Assigned task 1
Pick out every line of the records that contains the string "goto", and copy each one. Case counts.

Passage for review
- Born: January 14, 1936 Caguas, Puerto Rico
- Died: July 26, 2003 (aged 67) Carolina, Puerto Rico
- Genres: Afro-Cuban jazz; salsa; son cubano; boogaloo; pachanga;
- Occupations: Musician, Arranger, Musical Director, Composer, Producer
- Instrument: Trumpet
- Years active: 1950–2003
- Labels: Combo Records; Fania;
- Formerly of: Fania All-Stars;

= Juancito Torres =

Puerto Rican Latin jazz & Salsa musician

Juan “Juancito” Torres Velez (January 14, 1936 – July 26, 2003), also known as "La Trompeta Nacional De Puerto Rico", was a Puerto Rican salsa and jazz trumpet player, composer, arranger, producer and musical director best known for his association with the Fania All-Stars from 1979 to 1985. He was known as a great soloist, specializing in upper register.

==Early life==
Torres was born in Caguas Puerto Rico on January 14, 1936, and began in music by playing violin in his hometown, where he belonged to the Municipal Band. Torres began formal musical studies at the age of fourteen when he enrolled at the Escuela Libre de Música. In 1952 he joined the orchestra of jazz musician Ramón Usera Vives. In 1955 he moved to New York City, where he performed with Xavier Cugat, Noro Morales and Lecuona Cuban Boys. He also performed with the orchestras of Pupi Campo and Tito Rodríguez as well as with René Touzet, Dámaso Pérez Prado and Eddie Cano.

Torres returned to Puerto Rico in 1960 and continued his studies at the Conservatory of Music of Puerto Rico. He would later become the trumpet player for the Puerto Rico All Stars as well as Batacumbele.

==Career==
Torres performed with some of the best artists of the 1950s Latin big band era, including that of Rafael Muñoz, Miguelito Miranda and Moncho Usera's orchestra as well as with the Noro Morales Orchestra based out of the La Concha Hotel in San Juan, Puerto Rico. In 1965 he recorded an album with Bobby Capó and his Orchestra. At the end of the sixties, Torres joined the orchestra of Bobby Valentín, who was also a trumpet player, with whom he participated in the recording of five albums between 1969 and 1975. During the 1970s he recorded with Frank Ferrer, Justo Betancourt, Puerto Rico All Stars and Marvin Santiago.

He also performed with Tito Rodriguez, Joe Quijano, Sexteto Silver, Charlie Palmieri, Johnny Pacheco, Bobby Valentin and many other Latin Jazz musicians.
In 1979 Vélez began recording, and performing in international tours with the famous Fania All Stars orchestra. Between 1979 and 1997, he performed and recorded Johny Pacheco for Jerry Masucci, on multiple albums. These include: Habana Jam, Commitment, Latin Connection, Lo que Pide la Gente, "Live", Viva Colombia and Bravo.

Assigned task 2
Decide whether each statement below agrees with the passage on Juancito Torres. Answer yes or no for each, and quote the deciding words of the passage exactly. (a) Torres started formal music studies at age fourteen at the Escuela Libre de Música. (b) Torres moved to New York City in 1960. (c) In Bobby Valentín's orchestra, Torres took part in recording five albums between 1969 and 1975.

Stored data entries:
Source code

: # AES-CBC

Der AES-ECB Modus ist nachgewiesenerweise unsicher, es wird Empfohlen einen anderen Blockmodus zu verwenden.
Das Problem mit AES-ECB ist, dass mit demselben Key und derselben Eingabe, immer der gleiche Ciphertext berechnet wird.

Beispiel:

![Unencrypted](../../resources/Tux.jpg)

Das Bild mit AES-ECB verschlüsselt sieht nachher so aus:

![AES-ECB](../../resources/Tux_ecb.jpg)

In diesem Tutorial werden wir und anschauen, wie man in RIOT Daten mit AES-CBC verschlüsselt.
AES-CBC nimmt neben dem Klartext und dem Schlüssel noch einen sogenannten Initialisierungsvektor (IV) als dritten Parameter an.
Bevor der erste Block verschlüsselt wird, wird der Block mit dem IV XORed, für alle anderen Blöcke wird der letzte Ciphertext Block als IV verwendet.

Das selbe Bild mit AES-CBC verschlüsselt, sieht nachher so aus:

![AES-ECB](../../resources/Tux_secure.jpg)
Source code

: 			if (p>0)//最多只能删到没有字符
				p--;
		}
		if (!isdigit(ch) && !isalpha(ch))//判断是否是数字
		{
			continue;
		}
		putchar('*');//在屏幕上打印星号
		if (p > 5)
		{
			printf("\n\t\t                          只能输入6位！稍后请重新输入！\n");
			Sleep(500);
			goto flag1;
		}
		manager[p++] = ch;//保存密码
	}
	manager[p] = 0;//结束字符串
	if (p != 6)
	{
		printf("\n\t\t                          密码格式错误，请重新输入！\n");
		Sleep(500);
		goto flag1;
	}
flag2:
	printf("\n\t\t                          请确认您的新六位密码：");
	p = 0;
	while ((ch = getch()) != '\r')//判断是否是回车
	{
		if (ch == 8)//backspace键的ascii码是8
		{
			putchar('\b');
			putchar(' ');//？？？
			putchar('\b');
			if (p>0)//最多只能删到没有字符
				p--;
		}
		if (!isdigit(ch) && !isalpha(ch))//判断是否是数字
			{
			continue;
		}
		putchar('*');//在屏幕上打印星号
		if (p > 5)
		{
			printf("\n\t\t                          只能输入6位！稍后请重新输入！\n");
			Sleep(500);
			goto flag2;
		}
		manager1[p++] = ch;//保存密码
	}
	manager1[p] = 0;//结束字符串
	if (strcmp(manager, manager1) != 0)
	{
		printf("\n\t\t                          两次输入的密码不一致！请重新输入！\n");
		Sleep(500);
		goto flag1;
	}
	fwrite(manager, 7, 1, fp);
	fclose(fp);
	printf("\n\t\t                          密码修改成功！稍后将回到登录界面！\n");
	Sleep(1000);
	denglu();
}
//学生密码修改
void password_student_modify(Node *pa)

Task answer 1
			goto flag1;
		goto flag1;
			goto flag2;
		goto flag1;

Task answer 2
(a) Yes: "Torres began formal musical studies at the age of fourteen when he enrolled at the Escuela Libre de Música."
(b) No: "In 1955 he moved to New York City"
(c) Yes: "with whom he participated in the recording of five albums between 1969 and 1975"